(Entries drawn from a collection)
-------
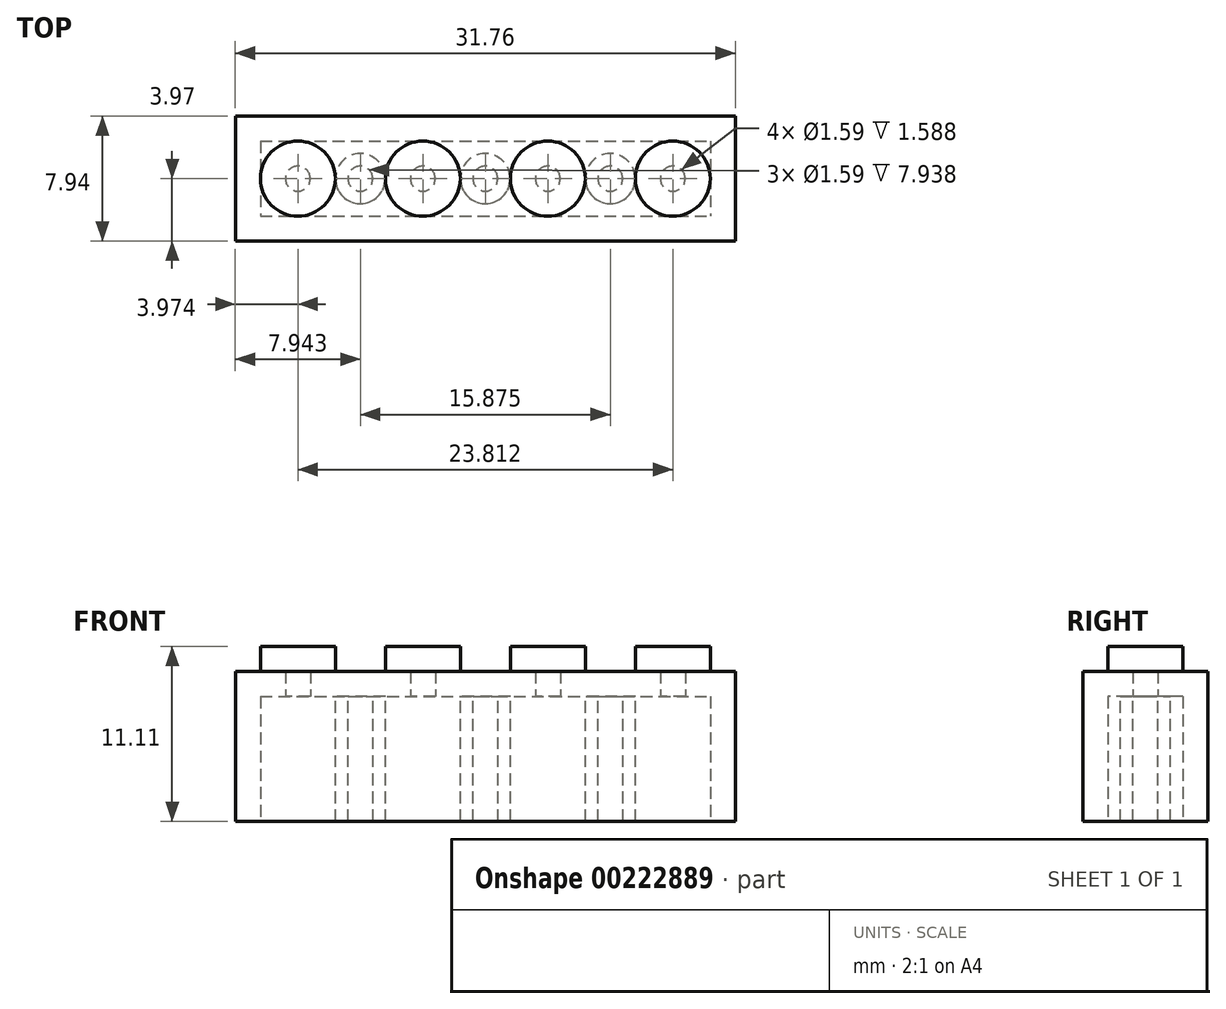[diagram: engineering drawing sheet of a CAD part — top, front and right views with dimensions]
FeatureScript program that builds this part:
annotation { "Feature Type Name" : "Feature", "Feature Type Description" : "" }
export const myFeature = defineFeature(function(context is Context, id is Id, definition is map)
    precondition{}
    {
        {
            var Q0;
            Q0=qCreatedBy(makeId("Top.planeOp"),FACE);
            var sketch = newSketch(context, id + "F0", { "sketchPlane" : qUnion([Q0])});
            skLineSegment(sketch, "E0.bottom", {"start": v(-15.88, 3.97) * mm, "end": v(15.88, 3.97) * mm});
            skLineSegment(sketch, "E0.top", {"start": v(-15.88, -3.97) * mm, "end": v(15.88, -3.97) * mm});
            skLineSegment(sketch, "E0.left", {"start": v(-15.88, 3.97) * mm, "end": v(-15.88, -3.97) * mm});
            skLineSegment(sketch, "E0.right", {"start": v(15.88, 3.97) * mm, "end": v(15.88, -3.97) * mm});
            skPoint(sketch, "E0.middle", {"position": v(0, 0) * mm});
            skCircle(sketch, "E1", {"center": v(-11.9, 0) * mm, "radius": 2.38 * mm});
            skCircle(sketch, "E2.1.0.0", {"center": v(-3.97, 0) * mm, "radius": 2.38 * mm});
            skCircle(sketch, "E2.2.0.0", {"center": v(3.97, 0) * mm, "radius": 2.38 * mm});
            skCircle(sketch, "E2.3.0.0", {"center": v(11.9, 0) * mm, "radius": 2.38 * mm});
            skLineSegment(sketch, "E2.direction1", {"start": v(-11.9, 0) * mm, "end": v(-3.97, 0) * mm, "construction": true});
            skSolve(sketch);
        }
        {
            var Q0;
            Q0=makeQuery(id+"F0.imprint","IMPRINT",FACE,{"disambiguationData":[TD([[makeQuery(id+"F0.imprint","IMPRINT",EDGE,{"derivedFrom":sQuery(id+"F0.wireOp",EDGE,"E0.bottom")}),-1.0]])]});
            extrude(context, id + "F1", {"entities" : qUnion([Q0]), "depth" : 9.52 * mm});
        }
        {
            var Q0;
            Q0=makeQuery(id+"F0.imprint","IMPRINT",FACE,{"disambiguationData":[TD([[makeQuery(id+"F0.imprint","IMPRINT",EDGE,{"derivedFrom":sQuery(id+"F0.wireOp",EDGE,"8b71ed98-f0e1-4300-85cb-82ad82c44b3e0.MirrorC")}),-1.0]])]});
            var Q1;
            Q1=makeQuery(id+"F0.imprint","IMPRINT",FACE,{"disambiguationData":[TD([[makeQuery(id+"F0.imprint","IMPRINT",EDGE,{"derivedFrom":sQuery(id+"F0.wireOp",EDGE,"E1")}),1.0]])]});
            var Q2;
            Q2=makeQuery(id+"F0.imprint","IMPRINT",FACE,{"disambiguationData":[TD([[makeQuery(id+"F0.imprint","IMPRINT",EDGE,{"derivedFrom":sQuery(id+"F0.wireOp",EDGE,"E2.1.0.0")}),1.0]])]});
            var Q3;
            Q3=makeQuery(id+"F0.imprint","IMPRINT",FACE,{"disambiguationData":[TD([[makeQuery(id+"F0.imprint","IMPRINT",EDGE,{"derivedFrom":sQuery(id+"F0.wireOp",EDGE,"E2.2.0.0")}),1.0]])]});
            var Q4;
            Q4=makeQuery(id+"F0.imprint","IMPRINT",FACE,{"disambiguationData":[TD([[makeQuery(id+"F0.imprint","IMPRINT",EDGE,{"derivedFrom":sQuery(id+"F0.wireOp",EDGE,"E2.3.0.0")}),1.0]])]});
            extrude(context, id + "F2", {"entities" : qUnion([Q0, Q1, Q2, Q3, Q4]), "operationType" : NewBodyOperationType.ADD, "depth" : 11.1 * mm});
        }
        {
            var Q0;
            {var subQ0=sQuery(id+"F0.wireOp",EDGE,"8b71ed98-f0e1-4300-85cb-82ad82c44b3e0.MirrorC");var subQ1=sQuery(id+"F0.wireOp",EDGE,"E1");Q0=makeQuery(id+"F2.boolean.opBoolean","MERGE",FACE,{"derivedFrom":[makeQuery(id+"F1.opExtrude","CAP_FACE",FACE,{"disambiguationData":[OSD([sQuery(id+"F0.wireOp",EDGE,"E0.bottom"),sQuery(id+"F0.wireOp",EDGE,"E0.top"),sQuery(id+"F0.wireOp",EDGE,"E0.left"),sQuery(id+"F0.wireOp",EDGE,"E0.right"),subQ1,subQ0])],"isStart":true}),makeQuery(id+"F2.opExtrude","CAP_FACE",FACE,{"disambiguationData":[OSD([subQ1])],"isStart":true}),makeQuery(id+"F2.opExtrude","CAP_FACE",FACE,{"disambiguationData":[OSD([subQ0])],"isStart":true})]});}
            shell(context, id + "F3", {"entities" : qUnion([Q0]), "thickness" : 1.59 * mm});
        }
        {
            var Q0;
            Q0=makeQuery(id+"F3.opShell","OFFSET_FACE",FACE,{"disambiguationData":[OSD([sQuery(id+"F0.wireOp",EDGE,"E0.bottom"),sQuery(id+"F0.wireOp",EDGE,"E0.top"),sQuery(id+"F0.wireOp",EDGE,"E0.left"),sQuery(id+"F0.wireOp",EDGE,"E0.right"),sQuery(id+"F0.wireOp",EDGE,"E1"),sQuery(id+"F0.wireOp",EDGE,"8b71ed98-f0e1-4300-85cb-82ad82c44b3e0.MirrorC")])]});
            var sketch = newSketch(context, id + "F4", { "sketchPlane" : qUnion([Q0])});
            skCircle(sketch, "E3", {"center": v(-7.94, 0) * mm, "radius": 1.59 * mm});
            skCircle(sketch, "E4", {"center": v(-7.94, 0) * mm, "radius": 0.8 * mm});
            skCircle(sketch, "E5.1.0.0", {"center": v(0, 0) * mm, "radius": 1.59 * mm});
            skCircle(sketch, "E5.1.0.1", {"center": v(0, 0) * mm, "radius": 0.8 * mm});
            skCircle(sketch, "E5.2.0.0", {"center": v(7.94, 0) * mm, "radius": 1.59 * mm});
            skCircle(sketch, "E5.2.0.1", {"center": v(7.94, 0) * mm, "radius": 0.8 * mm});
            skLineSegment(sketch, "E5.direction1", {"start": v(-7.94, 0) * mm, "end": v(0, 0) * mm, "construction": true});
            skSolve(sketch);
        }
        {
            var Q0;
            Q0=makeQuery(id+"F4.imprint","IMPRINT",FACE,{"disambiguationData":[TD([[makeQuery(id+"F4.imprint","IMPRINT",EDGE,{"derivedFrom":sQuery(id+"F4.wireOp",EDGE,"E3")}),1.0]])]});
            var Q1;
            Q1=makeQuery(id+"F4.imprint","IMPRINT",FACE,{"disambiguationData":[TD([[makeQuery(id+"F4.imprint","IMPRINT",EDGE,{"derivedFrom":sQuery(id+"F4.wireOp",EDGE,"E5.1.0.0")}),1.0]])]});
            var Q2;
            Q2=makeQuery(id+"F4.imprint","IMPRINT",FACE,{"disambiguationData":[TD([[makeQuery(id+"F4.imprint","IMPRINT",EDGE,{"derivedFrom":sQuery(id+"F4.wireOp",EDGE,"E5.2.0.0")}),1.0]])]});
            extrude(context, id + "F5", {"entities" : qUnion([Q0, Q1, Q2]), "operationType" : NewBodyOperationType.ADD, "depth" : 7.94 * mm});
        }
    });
-------
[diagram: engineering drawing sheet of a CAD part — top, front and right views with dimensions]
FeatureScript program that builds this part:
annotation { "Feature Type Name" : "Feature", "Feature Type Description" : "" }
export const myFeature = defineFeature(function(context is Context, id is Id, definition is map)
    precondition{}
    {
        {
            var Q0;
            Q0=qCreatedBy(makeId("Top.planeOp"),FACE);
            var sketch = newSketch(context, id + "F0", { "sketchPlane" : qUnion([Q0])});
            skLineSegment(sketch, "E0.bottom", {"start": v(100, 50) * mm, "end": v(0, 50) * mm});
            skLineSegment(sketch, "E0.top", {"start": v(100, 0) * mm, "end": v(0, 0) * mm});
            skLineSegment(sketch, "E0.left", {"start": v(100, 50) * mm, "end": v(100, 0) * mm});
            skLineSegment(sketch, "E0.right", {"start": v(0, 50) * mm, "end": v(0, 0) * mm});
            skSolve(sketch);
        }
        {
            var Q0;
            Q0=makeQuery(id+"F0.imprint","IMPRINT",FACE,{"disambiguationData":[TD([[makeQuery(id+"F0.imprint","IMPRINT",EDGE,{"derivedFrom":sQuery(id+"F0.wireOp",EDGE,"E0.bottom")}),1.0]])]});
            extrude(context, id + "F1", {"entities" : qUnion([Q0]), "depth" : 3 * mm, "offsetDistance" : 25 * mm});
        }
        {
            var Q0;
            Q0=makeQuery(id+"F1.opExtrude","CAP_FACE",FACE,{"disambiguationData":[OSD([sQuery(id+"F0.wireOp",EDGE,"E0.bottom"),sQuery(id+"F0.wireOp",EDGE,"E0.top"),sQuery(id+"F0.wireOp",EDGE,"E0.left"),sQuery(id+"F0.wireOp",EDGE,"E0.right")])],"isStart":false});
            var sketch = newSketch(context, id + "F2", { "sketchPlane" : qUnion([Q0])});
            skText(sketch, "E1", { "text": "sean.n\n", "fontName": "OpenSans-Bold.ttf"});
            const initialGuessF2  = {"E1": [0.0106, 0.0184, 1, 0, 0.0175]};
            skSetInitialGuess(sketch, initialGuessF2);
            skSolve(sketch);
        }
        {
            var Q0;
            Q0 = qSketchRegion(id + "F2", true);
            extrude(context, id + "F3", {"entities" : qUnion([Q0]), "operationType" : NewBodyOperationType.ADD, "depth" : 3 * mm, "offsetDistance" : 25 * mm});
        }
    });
-------
## Exercise prompt
Show every line in the rows above that contains the string "construction". Copy each such line in full.

## Solution to this exercise
            skLineSegment(sketch, "E2.direction1", {"start": v(-11.9, 0) * mm, "end": v(-3.97, 0) * mm, "construction": true});
            skLineSegment(sketch, "E5.direction1", {"start": v(-7.94, 0) * mm, "end": v(0, 0) * mm, "construction": true});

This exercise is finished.